*** Opening of The records ***

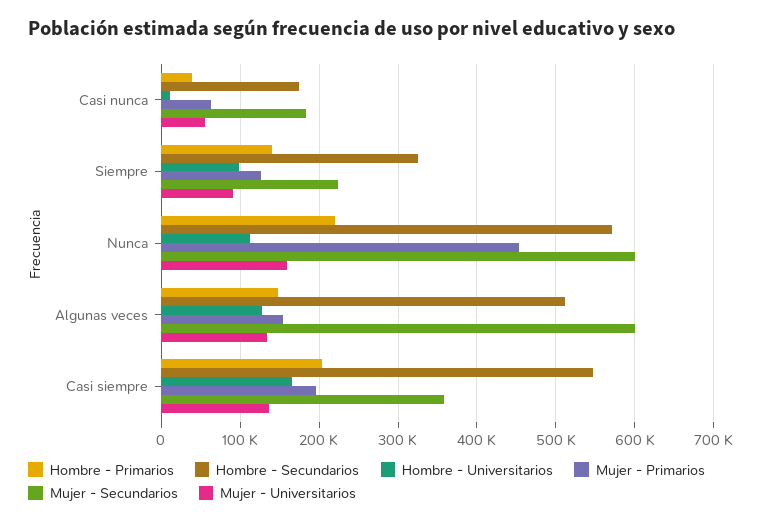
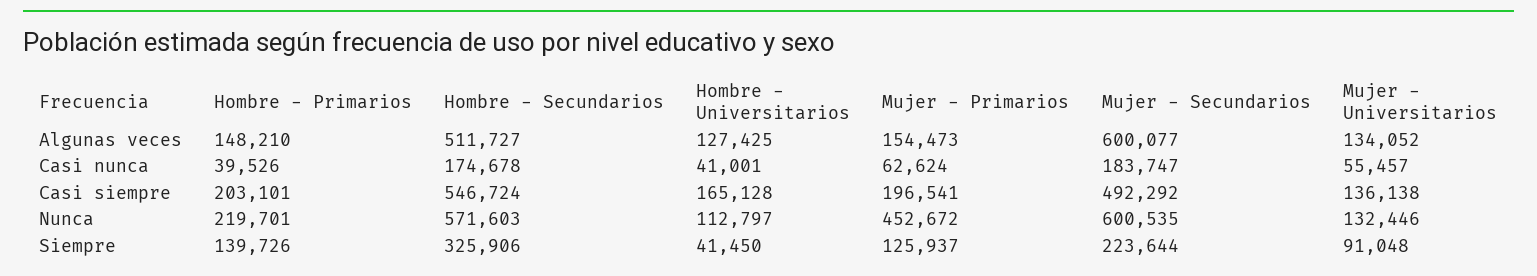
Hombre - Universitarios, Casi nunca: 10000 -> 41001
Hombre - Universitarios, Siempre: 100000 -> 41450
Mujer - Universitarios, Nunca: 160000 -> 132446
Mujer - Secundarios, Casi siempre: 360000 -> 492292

*** Close of The records ***
*** Opening of The records ***

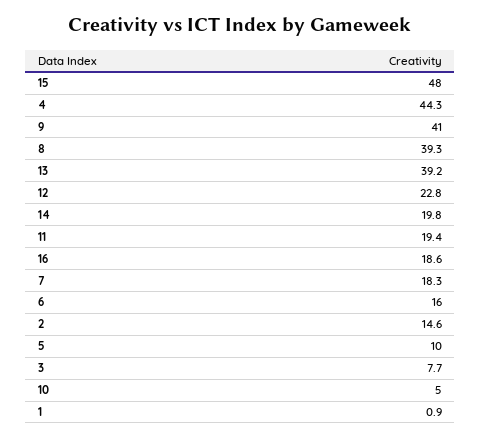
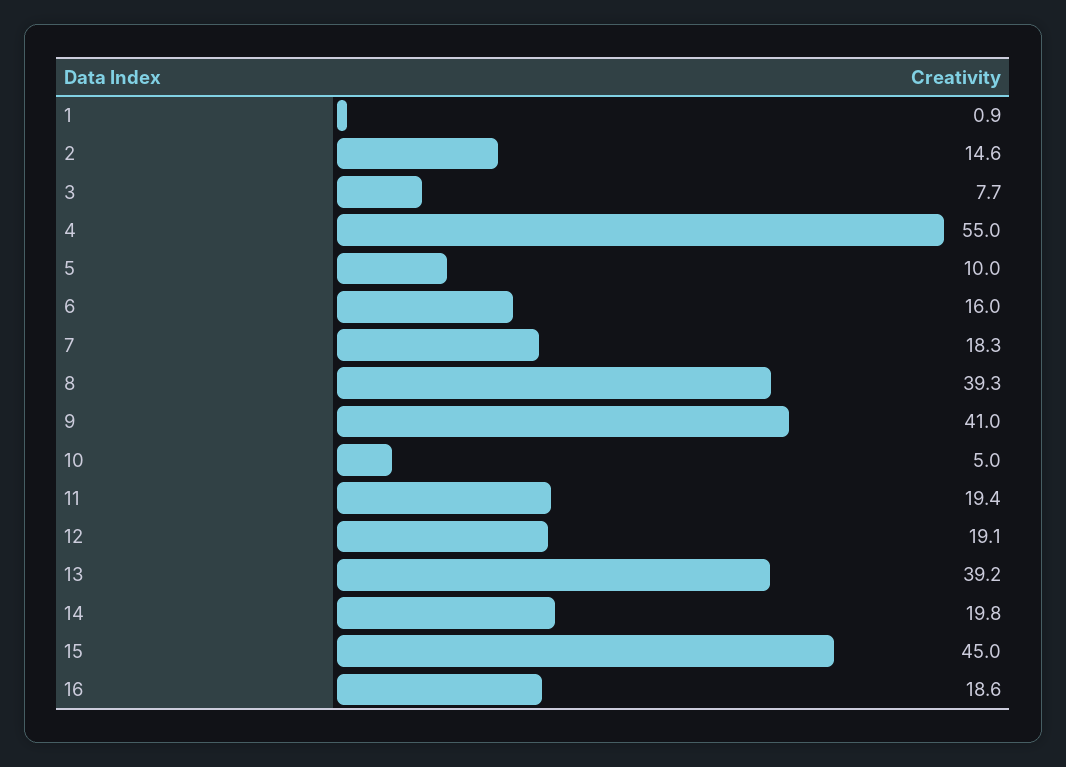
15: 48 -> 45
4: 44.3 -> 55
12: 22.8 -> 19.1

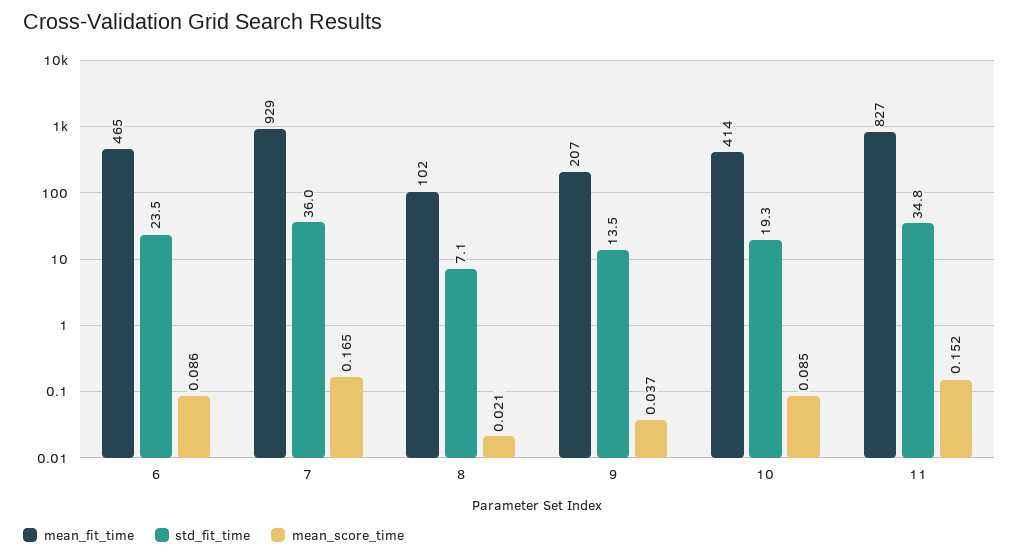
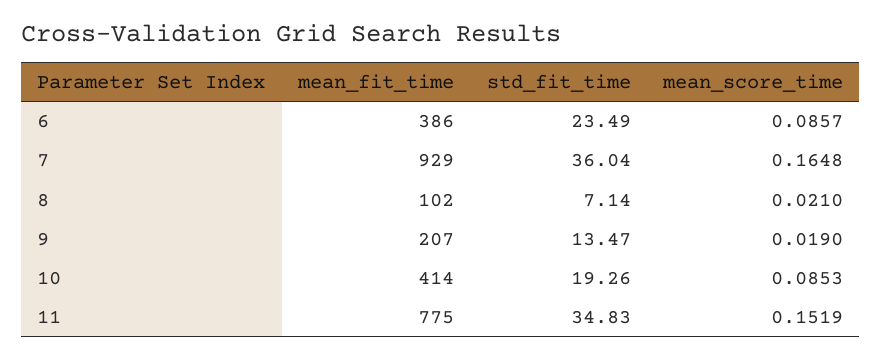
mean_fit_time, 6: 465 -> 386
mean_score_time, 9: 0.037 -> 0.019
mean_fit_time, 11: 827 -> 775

*** Close of The records ***
*** Opening of The records ***

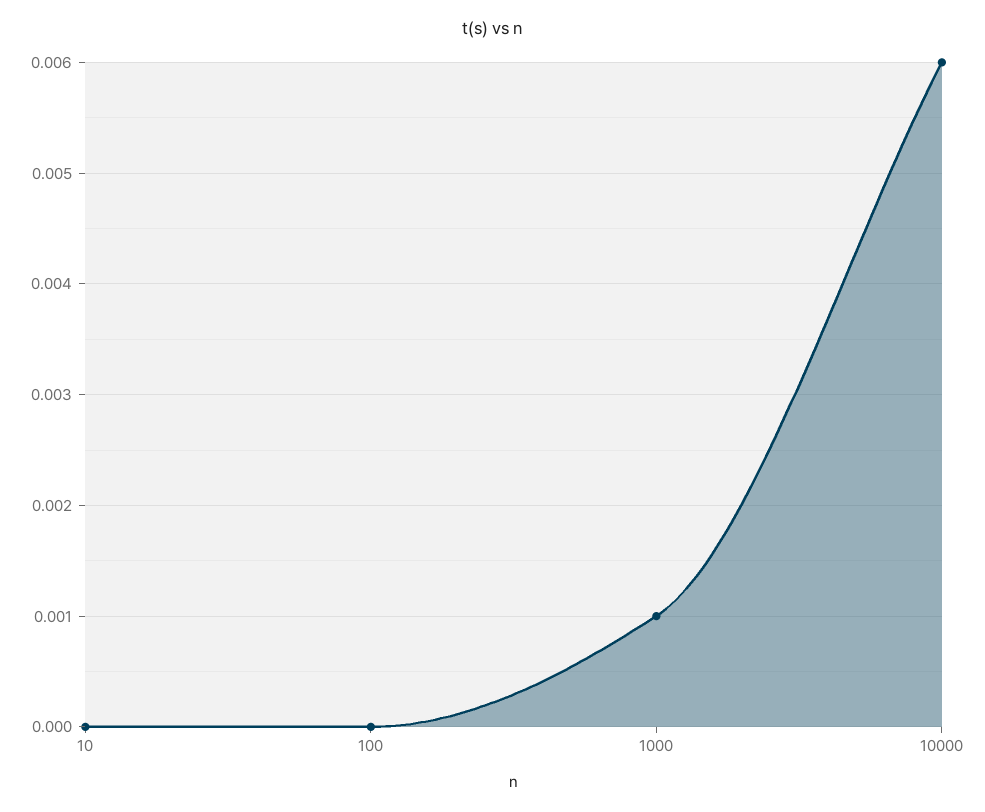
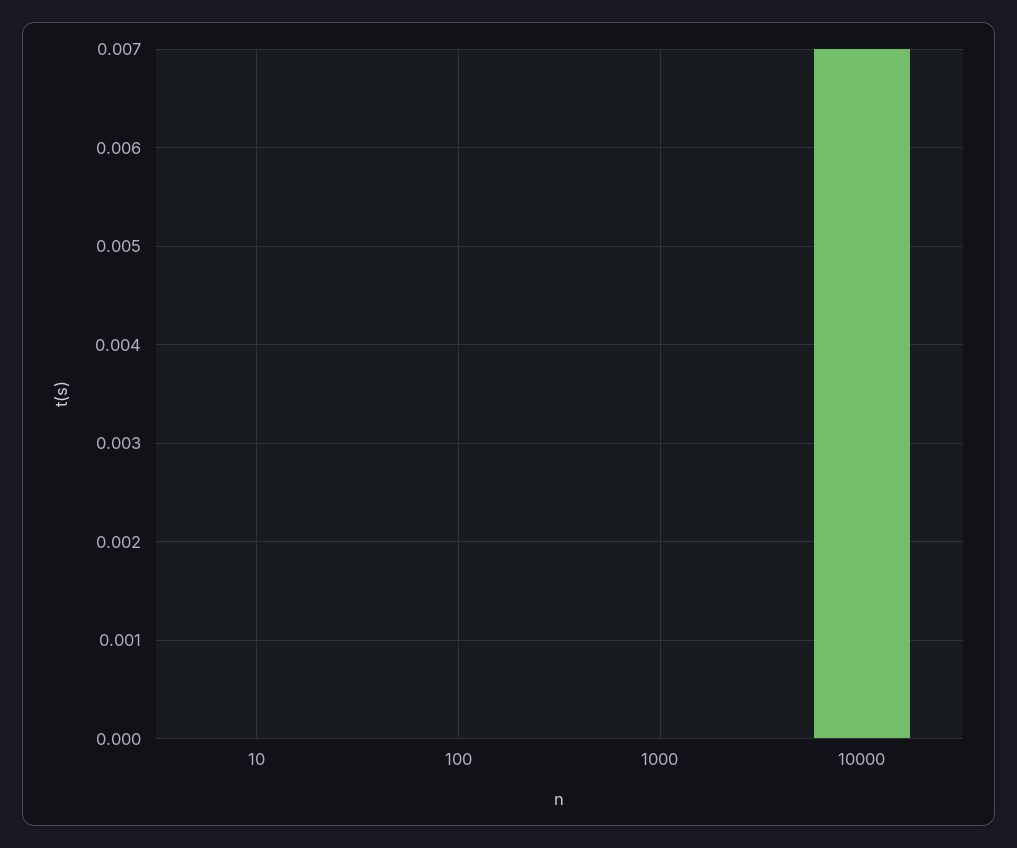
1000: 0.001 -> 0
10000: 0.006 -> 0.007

*** Close of The records ***

What this task involves
Search the entries for the word "Casi" and pick out every line that holds it.

Task response
Hombre - Universitarios, Casi nunca: 10000 -> 41001
Mujer - Secundarios, Casi siempre: 360000 -> 492292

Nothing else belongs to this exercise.